We should also admit that the argument about childcare subsidies prompting parents to return to the workforce does not apply to parents in high-income families. For these families, the decision about whether to stay at home or go back to work depends on nonfinancial motivations. The idea of someone deciding whether or not to return to work based on a childcare subsidy of a few thousand dollars a year while earning several hundred thousand dollars a year cannot be taken seriously.

So, while a case can be made for childcare subsidies for disadvantaged and low-income families, there is no reason whatsoever to provide childcare subsidies to high-income families. In fact, it is immoral to force low-income couples, some of whom have tried and failed to have children, to fund the childcare subsidies of high-income couples who have won the jackpot by having children but do not wish to stay at home to look after them. It is like forcing those in wheelchairs to pay for the running shoes of the able-bodied. My amendment is a measured attempt to confront this immorality.

The government's bill sets childcare subsidies as a percentage of the lesser of the actual childcare fee and a fee cap. The government intends this percentage to drop below 50 per cent once family income exceeds $250,000. The government's bill outlines how the subsidy would then fall on a sliding scale until family income reaches $340,000, where it would remain at 20 per cent of the actual fee or fee cap, up to a maximum of $10,000 a year.

My amendment would commence that reduction in the subsidy below 50 per cent at incomes over $200,000, not $250,000. It would apply the same gradual rate of subsidy withdrawal as in the government's bill, but the withdrawal would not stop at $340,000. It would continue so that, once income reached $350,000, the subsidy would drop to zero.

The government has agreed, in negotiations with me and Senator Hinch, to cease childcare subsidies at $350,000. I commend it for that.

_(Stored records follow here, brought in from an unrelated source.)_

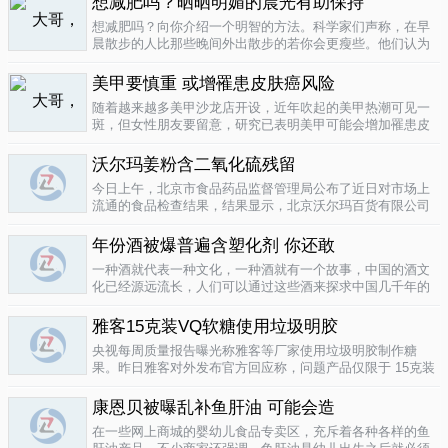
想减肥吗？晒晒明媚的晨光有助保持
要为这种发展付出一定的代价，尤其..
04-12
想减肥吗？向你介绍一个明智的方法。科学家们声称，在早
晨散步的人比那些晚间外出散步的若你会更瘦些。他们认为
明亮的晨光帮助人体时钟同步，然后帮助调节新陈代谢。美
国研究人员让54名男性和女性研究参与者在手腕上戴上监控
美甲要慎重 或增罹患皮肤癌风险
器，记录他们在一个星期内晒太阳..
04-10
随着越来越多美甲沙龙店开设，近年吹起的美甲热潮可见一
斑，但女性朋友要留意，研究已表明美甲可能会增加罹患皮
肤癌的风险！根据哥伦比亚广播公司 （CBS） 的报导，凝胶
美甲很受欢迎是因为它可以防止指甲断裂。但专家表示，美
沃尔玛姜粉含二氧化硫残留
甲过程中用以硬化凝胶的光疗..
04-10
今日上午，北京市食品药品监督管理局公布了近日对市场上
流通的食品检查结果，结果显示，北京沃尔玛百货有限公司
一分店销售的姜粉检出二氧化硫残留，北京麦啃玛超市的一
款小食品甜蜜素超标。二氧化硫在我国禁止用于姜粉这类食
年份酒被爆普遍含塑化剂 你还敢
物，据市食药监局食品安全专家介绍..
04-10
一种酒就代表一种文化，一种酒就有一个故事，中国的酒文
化已经源远流长，人们可以通过这些酒来探求中国几千年的
文化的发展，我想着也是至今为什么人人都知道喝酒对健康
有害又不能完全戒掉的原因，因为酒已经不只是一种可以喝
雅客15克装VQ软糖使用垃圾明胶
的饮品那么简单，就像茶一样有很厚..
04-10
央视每周质量报告曝光称雅客等厂家使用垃圾明胶制作糖
果。昨日雅客对外发布官方回应称，问题产品仅限于 15克装
VQ软糖 ，原料所用明胶乃嘉利达方面提供，目前雅客已停止
生产该产品，并将嘉利达明胶原料全部封存。对已上市流通
康恩贝被曝乱补鱼肝油 可能会造
产品，雅客表示已于3月15..
04-09
在一些网上商城的婴幼儿食品专卖区，充斥着各种各样的鱼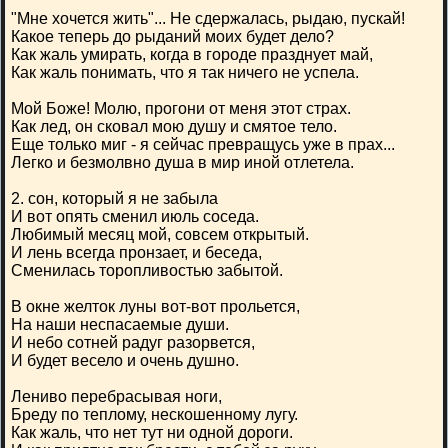
"Мне хочется жить"... Не сдержалась, рыдаю, пускай!
Какое теперь до рыданий моих будет дело?
Как жаль умирать, когда в городе празднует май,
Как жаль понимать, что я так ничего не успела.
Мой Боже! Молю, прогони от меня этот страх.
Как лед, он сковал мою душу и смятое тело.
Еще только миг - я сейчас превращусь уже в прах...
Легко и безмолвно душа в мир иной отлетела.
2. сон, который я не забыла
И вот опять сменил июль соседа.
Любимый месяц мой, совсем открытый.
И лень всегда пронзает, и беседа,
Сменилась торопливостью забытой.
В окне желток луны вот-вот прольется,
На наши неспасаемые души.
И небо сотней радуг разорвется,
И будет весело и очень душно.
Лениво перебрасывая ноги,
Бреду по теплому, нескошенному лугу.
Как жаль, что нет тут ни одной дороги.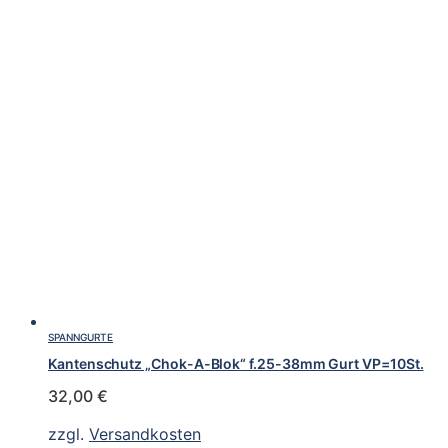
SPANNGURTE
Kantenschutz „Chok-A-Blok“ f.25-38mm Gurt VP=10St.
32,00
€
zzgl.
Versandkosten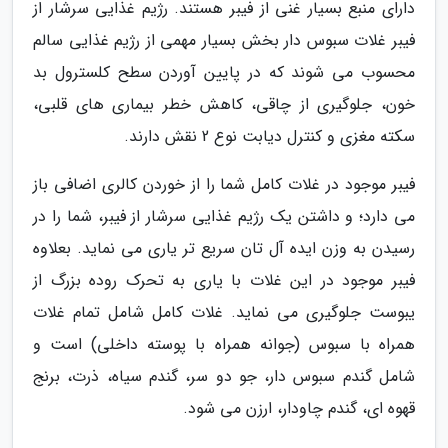
دارای منبع بسیار غنی از فیبر هستند. رژیم غذایی سرشار از
فیبر غلات سبوس دار بخش بسیار مهمی از رژیم غذایی سالم
محسوب می شوند که در پایین آوردن سطح کلسترول بد
خون، جلوگیری از چاقی، کاهش خطر بیماری های قلبی،
سکته مغزی و کنترل دیابت نوع 2 نقش دارند.
فیبر موجود در غلات کامل شما را از خوردن کالری اضافی باز
می دارد؛ و داشتن یک رژیم غذایی سرشار از فیبر، شما را در
رسیدن به وزن ایده آل تان سریع تر یاری می نماید. بعلاوه
فیبر موجود در این غلات با یاری به تحرک روده بزرگ از
یبوست جلوگیری می نماید. غلات کامل شامل تمام غلات
همراه با سبوس (جوانه همراه با پوسته داخلی) است و
شامل گندم سبوس دار، جو دو سر، گندم سیاه، ذرت، برنج
قهوه ای، گندم چاودار، ارزن می شود.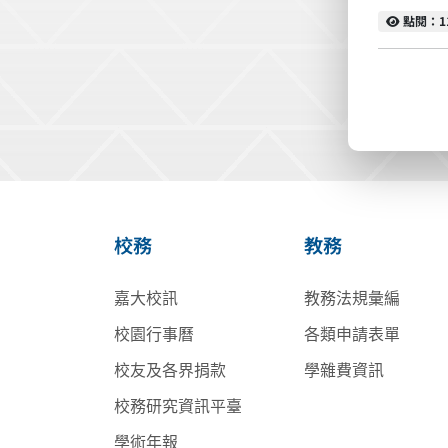
點閱
點閱：1
校務
教務
嘉大校訊
教務法規彙編
校園行事曆
各類申請表單
校友及各界捐款
學雜費資訊
校務研究資訊平臺
學術年報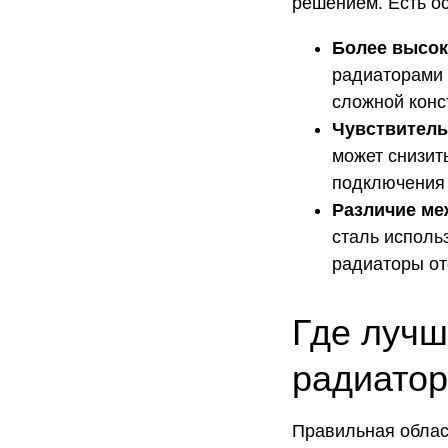
решением. Есть ос
Более высок
радиаторами 
сложной конс
Чувствитель
может снизит
подключения 
Различие ме
сталь исполь
радиаторы от
Где лучш
радиатор
Правильная облас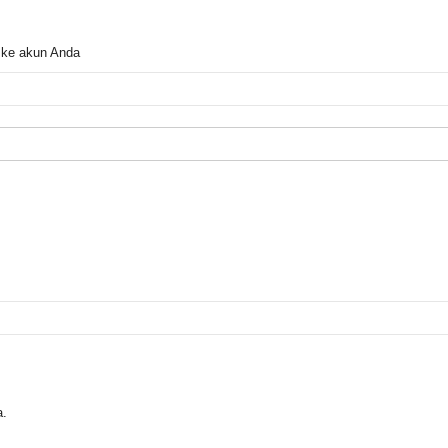
 ke akun Anda
a.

However, the government has so far only committed to support Senator Hinch's amendment, which calls for a sudden cessation rather than a sliding decline. A family on an income of $349,000 would go from receiving 20 per cent of the actual fee or fee cap to nothing, simply by receiving a $1,000 bonus. It is not the best way to do it. Unlike this alternative amendment, my approach would reduce the subsidy for high-income families in the range of $200,000 to $350,000.

Paying money to people with incomes of that kind cannot be defended. It is classic middle-class welfare. In many cases, the money is coming from the taxes of people who are earning far less than that. It leaves less money in the budget to help people who genuinely need help. Back-of-the-envelope calculations suggest that my amendments could affect around 100,000 high-income households and reduce government spending by around half a billion dollars over the forward estimates period. This is important because continuing deficits and growing debt represent a grave disservice to the next generation. My amendment is an opportunity to go some way to reducing this disservice. I commend these amendments to the Senate.